These map to SCSI PR IN / PR OUT commands (SPC-4) for SCSI/SAS devices and to NVMe
Reservation Register/Acquire/Release/Report commands for NVMe devices. The block
layer translates between the common ioctl interface and the device-specific command
set. The fencing integration with Section 47.11's membership protocol uses
PR_PREEMPT_AND_ABORT to revoke a dead node's storage access before recovering its
DLM locks.
33. Computational Storage
33.1 Problem
NVMe Computational Storage Devices (CSDs) can run compute on the storage device: filter, aggregate, search, compress — without moving data to the host CPU.
33.2 Design: CSD as AccelBase Device
A CSD naturally fits the accelerator framework (Section 42). It's a device with local memory (flash) and compute capability (embedded processor):
// Extends AccelDeviceClass (Section 42)
#[repr(u32)]
pub enum AccelDeviceClass {
Gpu = 0,
GpuCompute = 1,
Npu = 2,
Tpu = 3,
Fpga = 4,
Dsp = 5,
MediaProcessor = 6,
/// Computational Storage Device.
/// "Local memory" = flash storage on the device.
/// "Compute" = embedded processor running submitted programs.
ComputeStorage = 7,
Other = 255,
}
Note: The
AccelDeviceClassenum is canonically defined in Section 42.1 (11-accelerators.md). TheComputeStoragevariant (value 7) must be added to the canonical definition to support computational storage devices.
33.3 CSD Command Submission
Standard NVMe read (move data to compute):
Host CPU ← 1 TB data ← NVMe SSD
Host CPU processes 1 TB → produces 1 MB result
Total data moved: 1 TB
CSD compute (move compute to data):
Host CPU → submit "grep pattern" → CSD
CSD processes 1 TB internally → produces 1 MB result
Host CPU ← 1 MB ← CSD
Total data moved: 1 MB (1000x reduction)

> **ASSIGNED TASK 1**:
Answer these from the storage design excerpt:
(a) Which command does the fencing integration use to revoke a dead node's storage access?
(b) What numeric value does the ComputeStorage variant take?
(c) In the CSD compute flow, how much data is moved in total?
> **ASSIGNED TASK 2**:
Extend the storage design excerpt past its final line.

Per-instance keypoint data
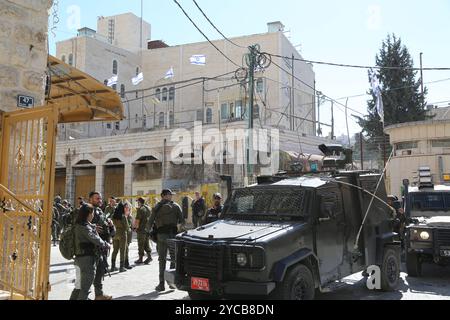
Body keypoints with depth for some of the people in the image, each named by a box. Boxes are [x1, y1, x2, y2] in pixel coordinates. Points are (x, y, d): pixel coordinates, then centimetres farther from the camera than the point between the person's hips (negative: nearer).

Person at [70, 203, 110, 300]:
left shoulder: (79, 225, 10)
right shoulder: (85, 227, -17)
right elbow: (95, 239, -20)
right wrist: (106, 245, -6)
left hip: (79, 259, 9)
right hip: (87, 259, -9)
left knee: (79, 286, 19)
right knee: (85, 288, -1)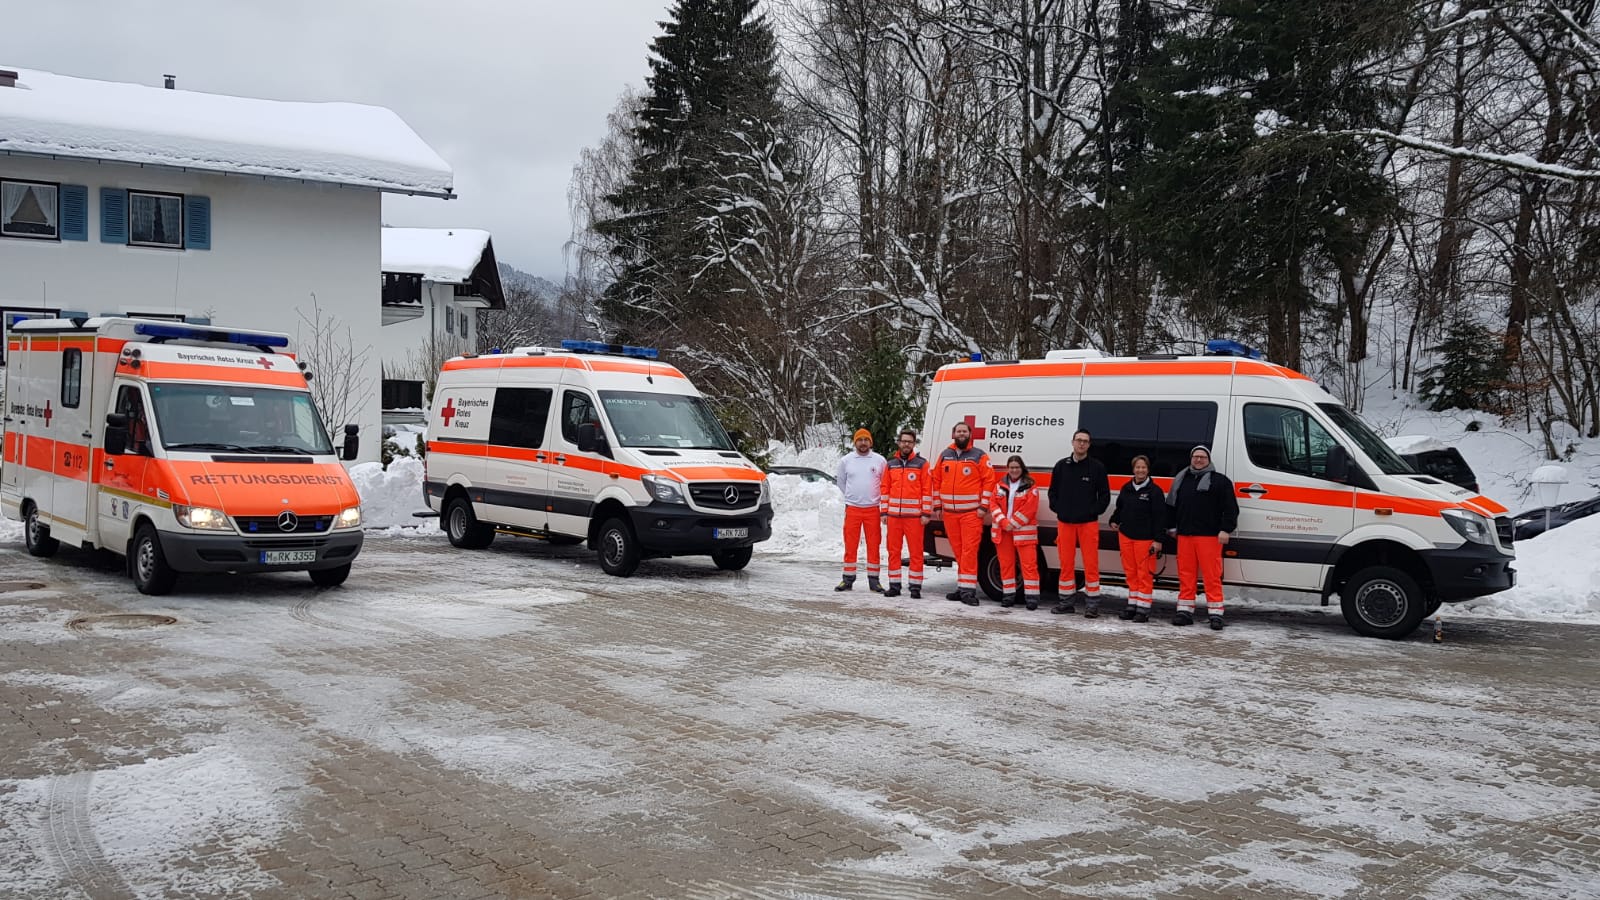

> **WRITTEN REPLY 1**:
(a) PR_PREEMPT_AND_ABORT
(b) 7
(c) 1 MB

> **WRITTEN REPLY 2**:
The CSD accepts commands via the AccelBase vtable:
- create_context: allocate CSD execution context
- submit_commands: submit a compute program (filter, aggregate, map, etc.)
- poll_completion: check if computation is done
- Results returned via DMA to host memory
33.4 CSD Security Model
CSDs run arbitrary compute programs on the device's embedded processor. The kernel must enforce access boundaries:
Capability-gated namespace access:
1. Each NVMe namespace has an owner (cgroup or capability).
2. CSD compute programs can ONLY access namespaces granted to
the submitting process's capability set.
3. Cross-namespace access (e.g., join across two datasets on
different namespaces) requires capabilities for BOTH namespaces.
4. The CSD driver enforces this BEFORE submitting to hardware
via the NVMe Computational Storage command set.
Program validation:
- CSD programs are opaque to the kernel (device-specific bytecode).
- The kernel does NOT inspect or validate program contents.
- Trust boundary: the NVMe device enforces isolation between
namespaces at the hardware level (NVMe namespace isolation).
- If the CSD hardware lacks namespace isolation, the kernel
treats the device as single-tenant (only one cgroup at a time).
DMA buffer isolation:
- Result DMA buffers are allocated from the submitting process's
address space (via IOMMU-mapped regions, same as GPU DMA).
- CSD cannot DMA to arbitrary host memory — IOMMU enforces this.
33.5 CSD Error Handling
Error scenarios and kernel response:
Timeout (program runs too long):
1. CSD command timeout (default: 30s, configurable via AccelBase).
2. Kernel sends NVMe Abort command for the specific command ID.
3. Returns -ETIMEDOUT to the submitting process.
4. If abort fails: NVMe controller reset (same path as NVMe I/O timeout).
Hardware error (device reports failure):
1. CSD returns NVMe status code (e.g., Internal Error, Data Transfer Error).
2. Kernel maps to errno: -EIO for hardware faults, -ENOMEM for device
memory exhaustion, -EINVAL for malformed programs.
3. Error counter incremented in /sys/class/accel/csdN/errors.
4. If error rate exceeds threshold: driver marks device degraded,
stops accepting new submissions, notifies userspace via udev event.
Device reset:
1. NVMe controller reset via PCIe FLR (Function Level Reset).
2. All in-flight CSD commands are failed with -EIO.
3. Contexts are invalidated; processes must re-create them.
4. Same recovery path as standard NVMe timeout handling in Linux.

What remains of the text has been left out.